How big is a LoRa packet including PHY headers
I assume you mean MAC header? After some LoRa chip has demodulated the LoRa radio signals for you, it will give you the LoRa PHY payload. For a LoRaWAN uplink such PHY payload holds a MAC header, MAC payload and MIC.
For 1.0.x the rule of thumb seems to be that a LoRaWAN packet is at least 13 bytes larger than the application payload:
I think usually at least 13 [ MHDR (1) + DevAddr (4) + FCtrl (1) + FCnt (2) + Fport(1) + MIC(4) ] in a packet with no options
The maximum application payload depends on the selected data rate. If a node should be able to operate in worst conditions, then one should assume the worst data rate, SF12, where the node should not send more than about 51 bytes. (Where in best conditions, SF7, that might be 222 bytes.) All that also depends on the region, I think. (And things might be better when the LoRaWAN node does not use LoRa, but FSK.)
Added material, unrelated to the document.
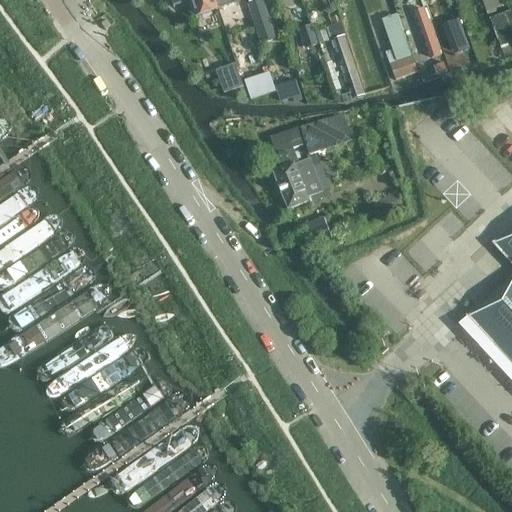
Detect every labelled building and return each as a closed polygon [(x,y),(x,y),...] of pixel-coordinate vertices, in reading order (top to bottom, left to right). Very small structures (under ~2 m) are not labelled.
[(189,0),(190,2),(195,0),(200,13),(209,10),(205,0),(189,0)] [(260,0),(250,3),(262,43),(278,38),(266,0),(260,0)] [(433,0),(441,20),(460,14),(454,0),(433,0)] [(508,0),(485,0),(489,13),(510,6),(508,0)] [(511,10),(493,17),(503,48),(511,44),(511,10)] [(448,73),(426,13),(418,16),(440,76),(448,73)] [(418,74),(397,16),(383,22),(393,49),(386,52),(397,82),(418,74)] [(307,47),(320,44),(314,24),(302,27),(307,47)] [(356,71),(345,37),(346,37),(342,24),(331,28),(335,40),(336,40),(338,44),(337,44),(349,74),(356,71)] [(365,94),(357,72),(348,75),(353,89),(340,93),(340,99),(365,94)] [(277,93),(270,75),(245,83),(252,102),(277,93)] [(302,97),(297,81),(276,88),(281,104),(302,97)] [(348,145),(340,117),(301,129),(310,156),(348,145)] [(0,143),(3,142),(3,141),(4,141),(5,140),(7,139),(8,137),(8,136),(9,134),(9,132),(9,131),(8,129),(7,127),(6,126),(5,125),(4,124),(2,123),(1,123),(0,122),(0,143)] [(0,167),(12,160),(13,158),(15,157),(16,155),(17,153),(17,151),(18,149),(18,147),(18,145),(18,143),(15,143),(13,142),(11,142),(9,142),(6,142),(4,143),(2,143),(0,144),(0,167)] [(0,200),(38,174),(39,173),(39,171),(39,169),(38,168),(38,166),(37,165),(36,163),(34,162),(33,161),(31,161),(30,160),(28,160),(26,161),(25,161),(0,178),(0,200)] [(323,194),(310,161),(295,167),(294,166),(286,169),(284,164),(276,167),(278,172),(274,174),(289,211),(310,203),(308,200),(323,194)] [(0,220),(32,197),(33,196),(34,195),(34,194),(34,193),(34,191),(34,190),(33,189),(32,188),(31,187),(30,186),(29,186),(28,186),(26,186),(25,186),(24,187),(0,203),(0,220)] [(0,243),(39,215),(41,214),(42,214),(43,212),(44,211),(45,210),(45,208),(45,206),(45,205),(45,203),(44,202),(43,201),(42,200),(40,199),(39,198),(38,198),(36,198),(34,198),(33,199),(32,199),(0,222),(0,243)] [(45,213),(0,245),(0,265),(56,227),(60,212),(45,213)] [(333,239),(326,217),(302,225),(309,247),(333,239)] [(511,231),(496,247),(511,264),(511,278),(469,319),(511,364),(511,417),(511,419),(511,420),(511,231)] [(39,240),(0,271),(0,287),(49,254),(50,253),(51,251),(52,250),(53,248),(54,247),(54,245),(54,243),(53,241),(53,240),(51,239),(49,239),(47,239),(45,239),(43,239),(41,240),(39,240)] [(63,246),(0,291),(0,314),(76,260),(77,259),(78,258),(79,256),(79,255),(79,253),(79,251),(79,249),(78,248),(78,246),(76,245),(75,244),(74,243),(72,243),(70,243),(68,243),(67,243),(65,244),(64,244),(63,246)] [(78,261),(7,313),(5,314),(4,316),(4,317),(3,319),(3,320),(3,322),(4,324),(5,325),(6,327),(7,328),(8,329),(10,329),(11,330),(13,330),(15,330),(16,329),(89,277),(90,275),(91,274),(91,272),(91,271),(91,269),(91,267),(90,266),(90,264),(88,263),(87,262),(86,261),(84,260),(82,260),(81,260),(79,260),(78,261)] [(11,364),(12,363),(107,290),(108,288),(109,287),(109,285),(109,283),(109,281),(109,280),(108,278),(107,276),(105,275),(104,274),(102,273),(101,273),(99,272),(97,273),(95,273),(94,273),(92,274),(2,348),(1,349),(0,350),(0,360),(0,361),(1,362),(3,363),(4,364),(6,364),(7,364),(9,364),(11,364)] [(63,370),(65,370),(75,365),(85,360),(95,354),(105,348),(115,342),(124,336),(134,330),(134,328),(134,327),(134,325),(134,323),(133,322),(132,320),(131,319),(130,318),(129,317),(127,316),(126,316),(117,320),(108,325),(100,330),(91,335),(83,340),(74,345),(66,351),(58,357),(58,358),(58,360),(58,362),(58,363),(59,365),(60,366),(61,368),(62,369),(63,370)] [(53,404),(146,349),(147,348),(149,347),(150,346),(151,344),(151,342),(151,341),(151,339),(151,337),(150,335),(150,334),(149,332),(147,331),(146,330),(144,329),(142,329),(141,329),(139,329),(137,329),(136,330),(134,331),(133,332),(44,387),(43,387),(41,388),(40,390),(39,391),(39,392),(38,394),(38,396),(38,398),(39,399),(40,401),(41,402),(42,403),(43,404),(45,405),(46,405),(48,405),(50,405),(51,405),(53,404)] [(76,412),(77,411),(151,367),(152,366),(153,365),(154,364),(154,362),(154,361),(154,360),(154,358),(153,357),(152,356),(151,355),(150,354),(148,353),(147,353),(146,353),(144,353),(143,354),(71,399),(69,399),(68,400),(67,401),(66,402),(66,403),(65,405),(65,406),(66,408),(66,409),(67,410),(68,411),(69,412),(70,412),(72,413),(73,413),(75,413),(76,412)] [(86,428),(88,428),(165,382),(166,381),(167,379),(167,378),(167,376),(167,374),(166,372),(165,371),(164,370),(163,368),(161,368),(160,367),(158,367),(156,366),(81,413),(80,414),(79,416),(78,417),(78,418),(78,420),(79,422),(79,423),(80,424),(81,425),(82,426),(83,427),(85,428),(86,428)] [(107,441),(176,400),(178,398),(178,397),(179,395),(179,394),(179,392),(179,391),(179,389),(178,388),(177,386),(176,385),(174,384),(173,383),(171,383),(170,383),(168,383),(167,383),(165,384),(98,426),(97,428),(96,429),(95,430),(95,432),(95,433),(95,435),(95,436),(96,438),(97,439),(98,440),(99,441),(101,441),(102,442),(104,442),(105,442),(107,441)] [(185,415),(176,400),(106,444),(115,458),(185,415)] [(187,424),(117,473),(115,474),(114,475),(114,477),(113,479),(113,480),(113,482),(113,484),(114,485),(115,487),(116,488),(117,490),(118,491),(120,491),(122,492),(123,492),(125,492),(127,492),(199,440),(200,439),(201,437),(202,436),(202,434),(203,432),(203,431),(202,429),(201,427),(201,426),(199,424),(198,423),(196,423),(195,422),(193,422),(191,422),(190,422),(188,423),(187,424)] [(172,511),(220,475),(221,473),(222,472),(223,471),(223,469),(223,467),(223,466),(223,464),(222,462),(221,461),(220,460),(219,459),(217,458),(216,457),(214,457),(212,457),(211,457),(209,458),(208,459),(143,511),(172,511)] [(205,511),(233,490),(234,489),(235,488),(235,486),(236,485),(236,483),(235,481),(235,480),(234,478),(233,477),(232,476),(231,475),(229,474),(228,474),(226,474),(224,474),(223,474),(221,475),(220,476),(178,511),(205,511)] [(235,511),(243,505),(245,504),(246,503),(247,502),(247,501),(248,499),(248,497),(248,496),(247,494),(246,493),(245,492),(244,491),(243,490),(241,489),(239,489),(238,489),(236,490),(235,491),(209,511),(235,511)]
So, for your use case, I'd try not to depend on some maximum length through USB. Instead:
You can easily convert the binary LoRaWAN packet to plain text using Base64. You can then send such text through USB and terminate it with a newline or a NULL-character to let your receiver know when the USB message is complete. You can even send additional meta data in that line of text if you choose a separator that is not in the Base64 character set.
For example, the Semtech UDP protocol between gateways and servers uses JSON text messages, which also allows you to pass additional meta data. In the JSON text, the binary LoRaWAN packet is also encoded using Base64. If the JSON text is pretty-formatted to include newlines, then you could still terminate such text message with a NULL-character and your receiver would not be confused.